Even though I didn’t understand exactly how that would work, his remark just cut right through all the mortal self-analysis I’d been doing and really hit home. Later, I saw this spontaneous incident not as a frustrated plea for advice and a human-opinion response but as a moment of spiritual inspiration—an angel message from divine Mind and God’s gentle leading in a way I could accept.

I took the newspaper job. I quit the job at the restaurant, and the problem with my hands and feet vanished within a week. That was the end of it. And I found that my playing did improve, not just because I could move my hands more freely but because I had yielded my human will and my thoughts were freer. 
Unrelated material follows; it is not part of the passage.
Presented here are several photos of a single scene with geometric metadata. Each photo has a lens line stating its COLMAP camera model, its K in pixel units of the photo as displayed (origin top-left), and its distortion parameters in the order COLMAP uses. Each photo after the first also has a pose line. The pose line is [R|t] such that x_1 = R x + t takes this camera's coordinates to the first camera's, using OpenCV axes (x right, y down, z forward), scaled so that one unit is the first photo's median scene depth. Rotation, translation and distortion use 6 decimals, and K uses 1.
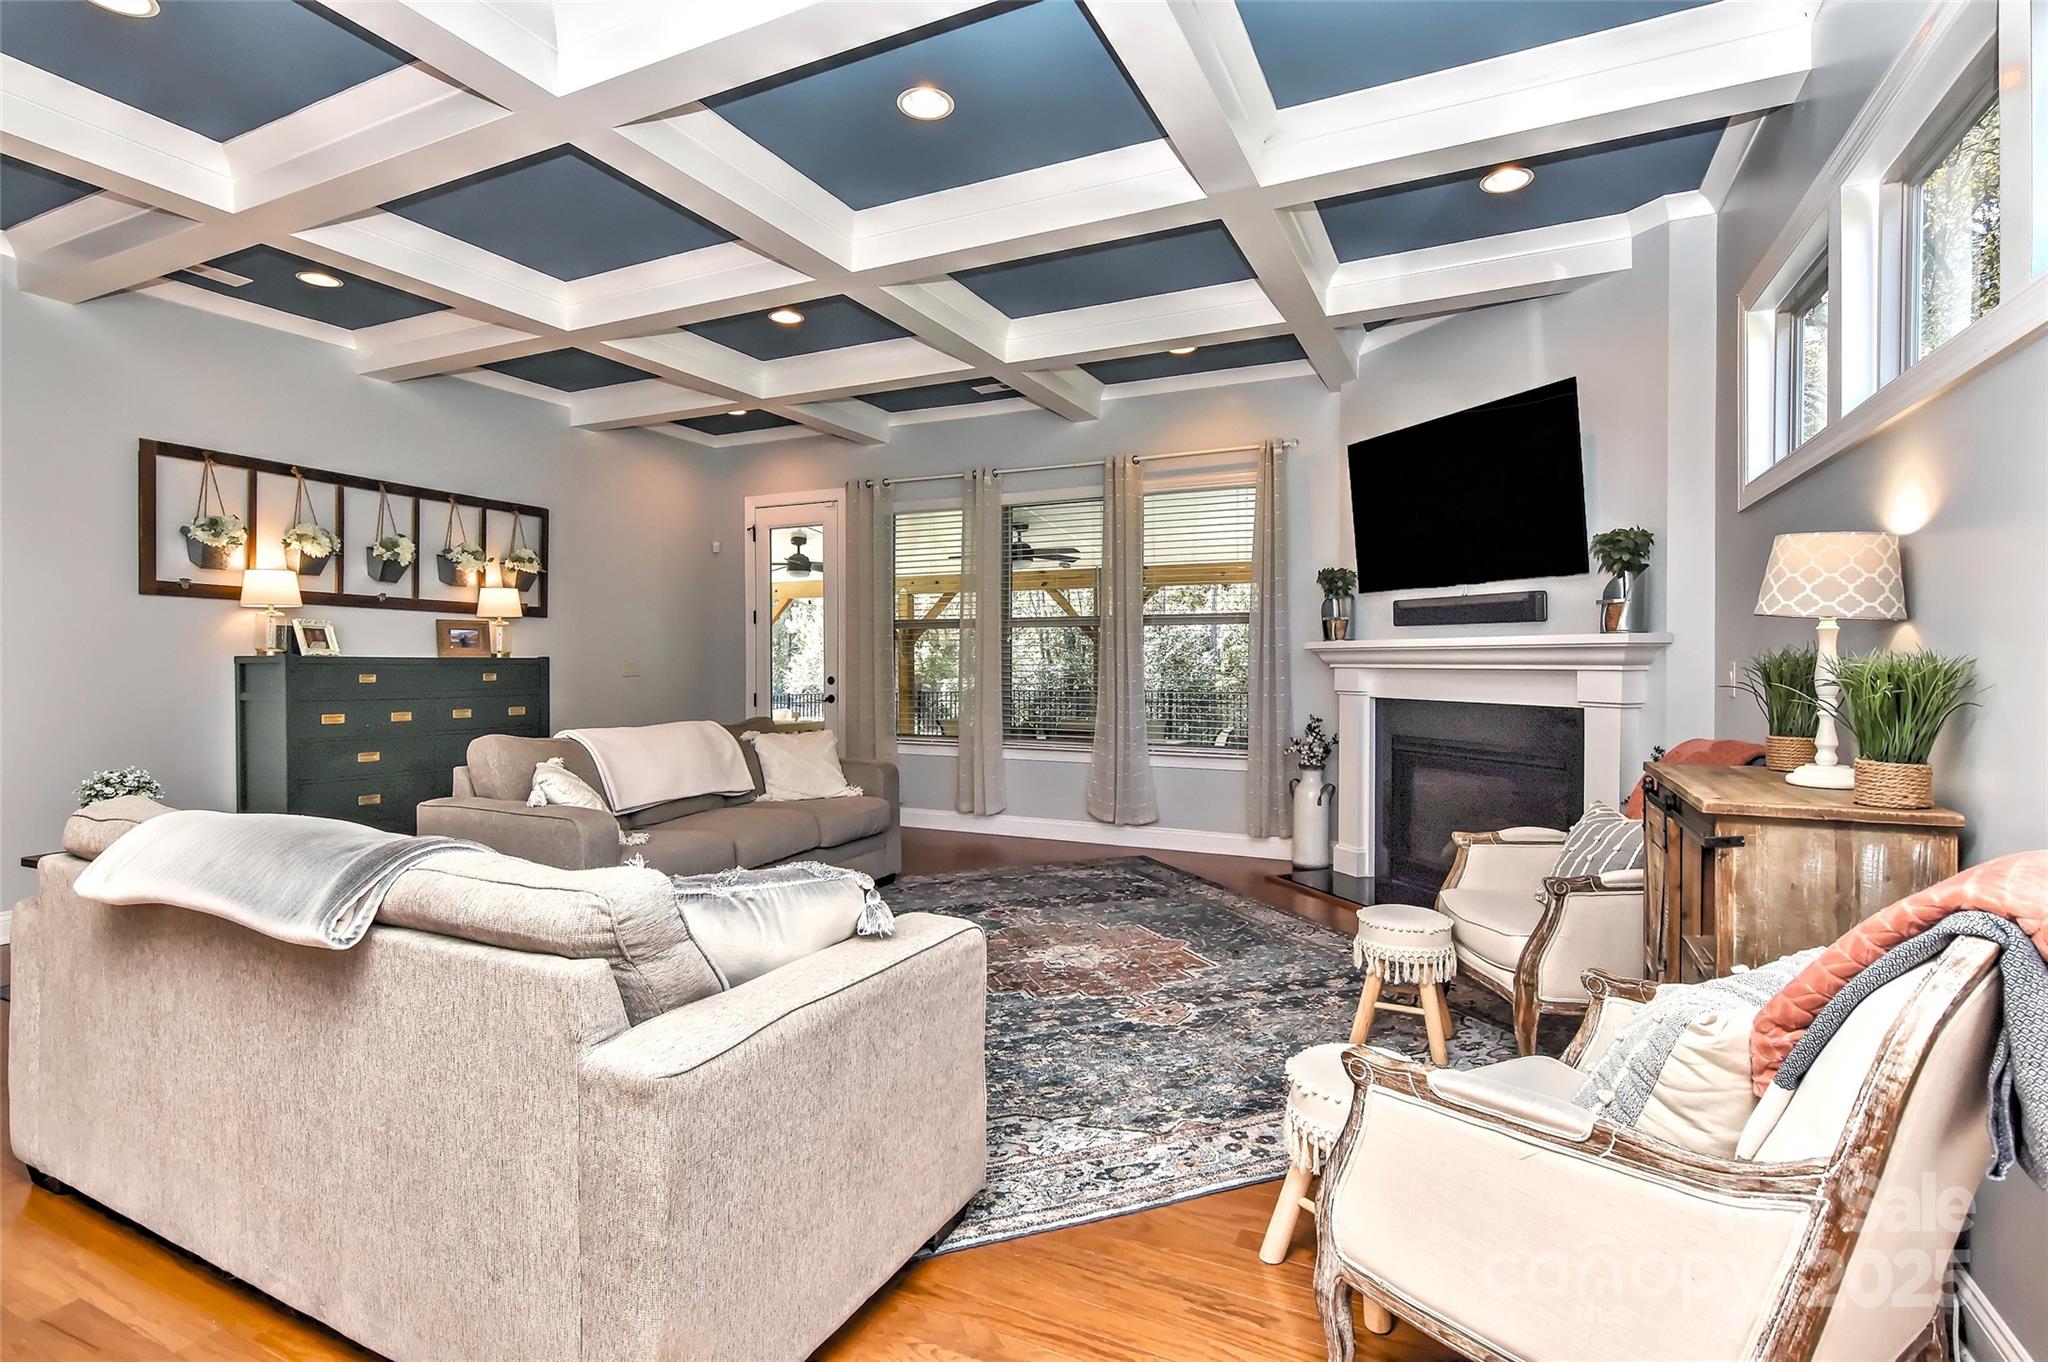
lens RADIAL K [[967.4, 0, 1024.0], [0, 967.4, 681.0], [0, 0, 1]] dist [0.019247, -0.000407]
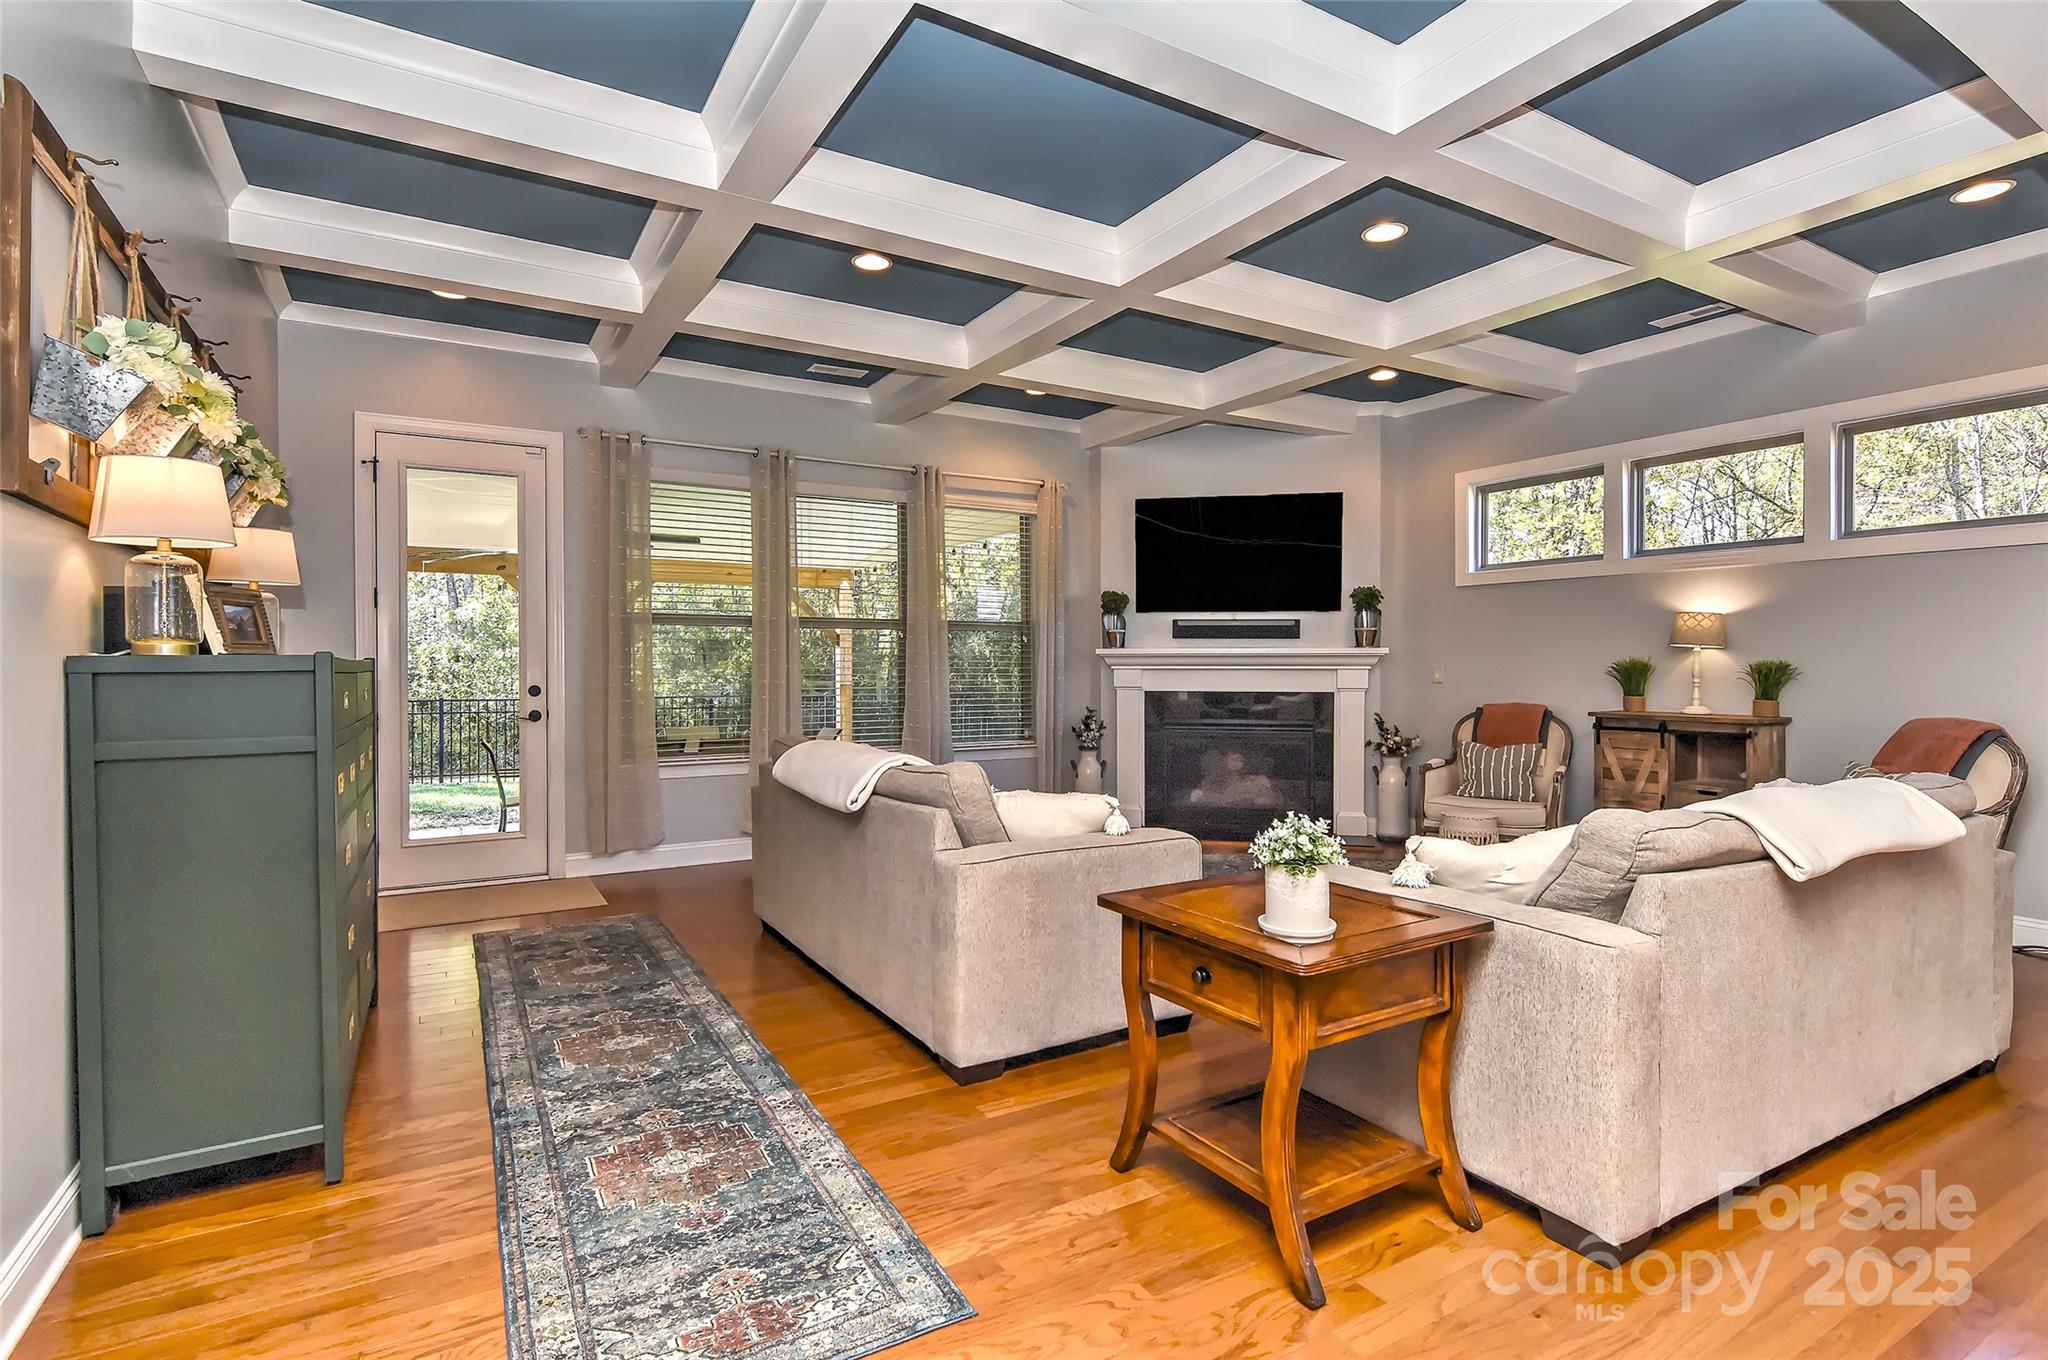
lens RADIAL K [[982.8, 0, 997.1], [0, 982.8, 669.3], [0, 0, 1]] dist [-0.003126, -0.000987]
pose [[0.562337, -0.004859, 0.826894, -0.850514], [0.017010, 0.999839, -0.005692, -0.009121], [-0.826733, 0.017267, 0.562329, 0.406034]]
Some time later, the deeper spiritual lesson of this experience crystallized for me. I began to see a passage by Mary Baker Eddy in a new light: “Watch diligently; never desert the post of spiritual observation and self-examination” (Miscellaneous Writings 1883–1896, p. 154). Now, the word spiritual jumped out at me, and I realized that my old way of looking at that quote had left that word out. My concept of self-examination, I realized, had been closer to human psychology than to spiritual reality. Often when I’d prayed in Christian Science about a challenge, I’d think, What am I doing wrong? or What did I do in the past that brought this on? or Why do I act in such-and-such way in some instances and not in others? Instead of dismissing the error and declaring my status as a child of God, I’d root around in human motives—down the path of human psychology and reasoning.

I learned that true psychology is the Science of Spirit (see Science and Health, p. 369), or divine Science. This is the only psychology or Mind Science we need to concern ourselves with. What leads to genuine enlightenment is truth, the truth that man, God’s image, is perfect now. This kind of self-examination sees error as error—be it false character traits, fear, or sickness—and establishes the spiritual facts of our being. I saw that we are always supported and blessed in this work, because God is Truth. Then whatever the challenge, it becomes an opportunity for God’s healing power to be made manifest in us.